FOR most people, the weeks in the lead up to Christmas mean dragging a somewhat bedraggled tree down from the loft and checking that the 100 or so bulbs are still working.

COMPETITION: Find out more about our Ho Ho Homes competition with details on how to enter. The winner will receive a £250 voucher to spend at Redworth Furniture

Spare a thought, then, for Eric Marshall.

A single Christmas tree languishing in the corner of a living room was never enough for this North Yorkshire pensioner.

Ask Mr Marshall, 76, of Bagby, near Thirsk, how many bulbs there are in his collection and he cannot tell you, but safe to say they run into thousands.

He started out nearly two decades ago with a single display, but he well and truly caught the bug, entering our competition in 2011, and now the lights hang from every conceivable nook and cranny.

“First of all I put a Santa and a reindeer in the front garden and all the kids came and everybody loved it,” he said. “So I thought ‘I’ll do a bit more next year’ and it has blossomed from there.

“I raise a lot of money for the local church.

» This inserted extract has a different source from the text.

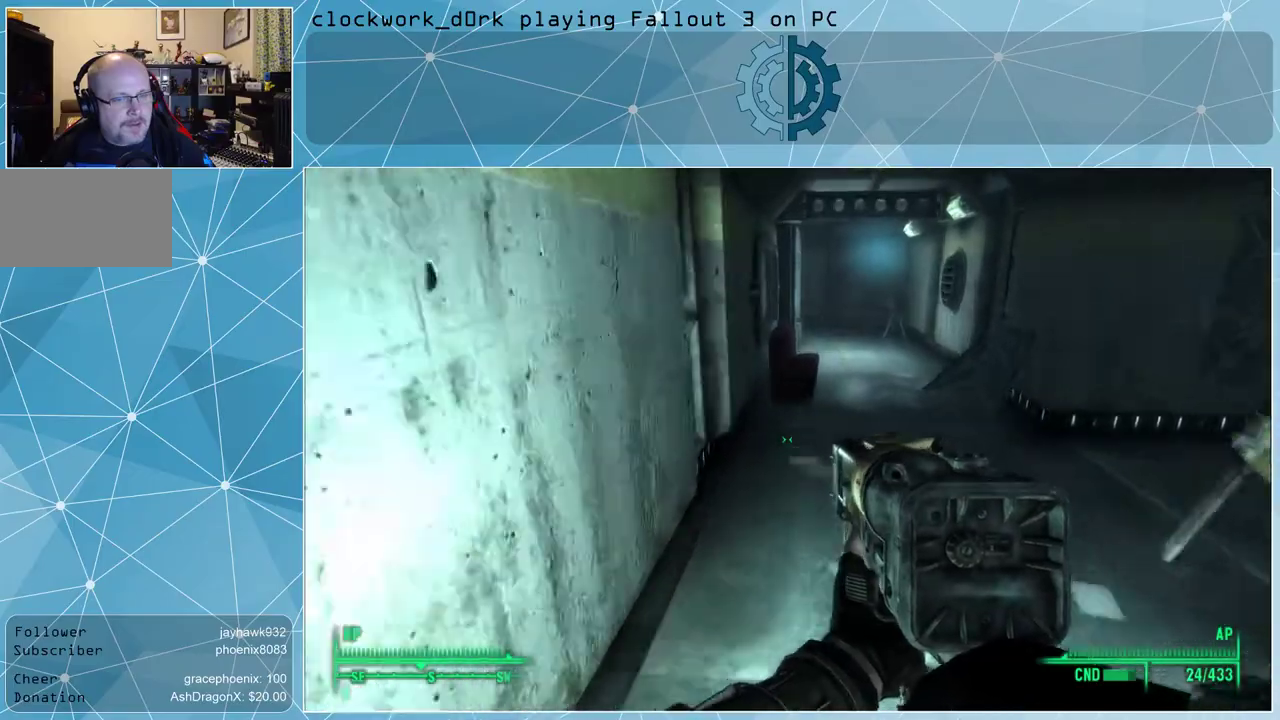
{"keys": ["d", "w"], "mouse": [], "events": [[300, "d", "down"]]}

Bus loads come to see them. They come from all over Yorkshire.”

Mr Marshall doesn’t have any experience in the electrical industry, but a City and Guilds qualification from his school days has stood him in good stead.

“It’s a pain sometimes when the bulbs don’t work. But because I have been doing it for so long I mend my own,” he said. “I have Santas on swings, run with little motors, and I will maybe go and get a motor out of a microwave oven and put that in.

“I like making and doing things.”

Mr Marshall likes to reinvent his display each year and this year he will be debuting a new laser attraction.

A railway buff, his favourite designs involve trains and there are half-a-dozen included.

All obviously add to his electricity bill over the winter, but luckily Mrs Marshall likes them as much as he does.

“I am on direct debit so I tend not to have a look,” he said when asked about the cost. “My wife loves it though. We get a lot of people come in the house and have a cup of tea."

So what of those who think such displays are lacking in taste?

“People can have their own ideas, but I know a lot of people do like them, the amount of people I get here,” he said. “During the night they are queuing up the village.”

Mr Marshall’s home has become something of a landmark and not just locally.

So renowned are his Christmas displays that a film crew from Hollywood flew in to get them on tape for a documentary called Wizards of Light.

“The phone rang one night,” Mr Marshall said. “But I have a mate called Trevor who is always pulling my leg about things, so when they said ‘it’s Hollywood here, Tinseltown’, I said ‘you will have to try harder than that to catch me out’ and I put the phone down.

“But then it rang a few minutes later and he said ‘please don’t put the phone down we are quite genuine’.

“He said he would love to come and film the lights after seeing them on the internet. It was lovely having them, they were a right lot of fun.”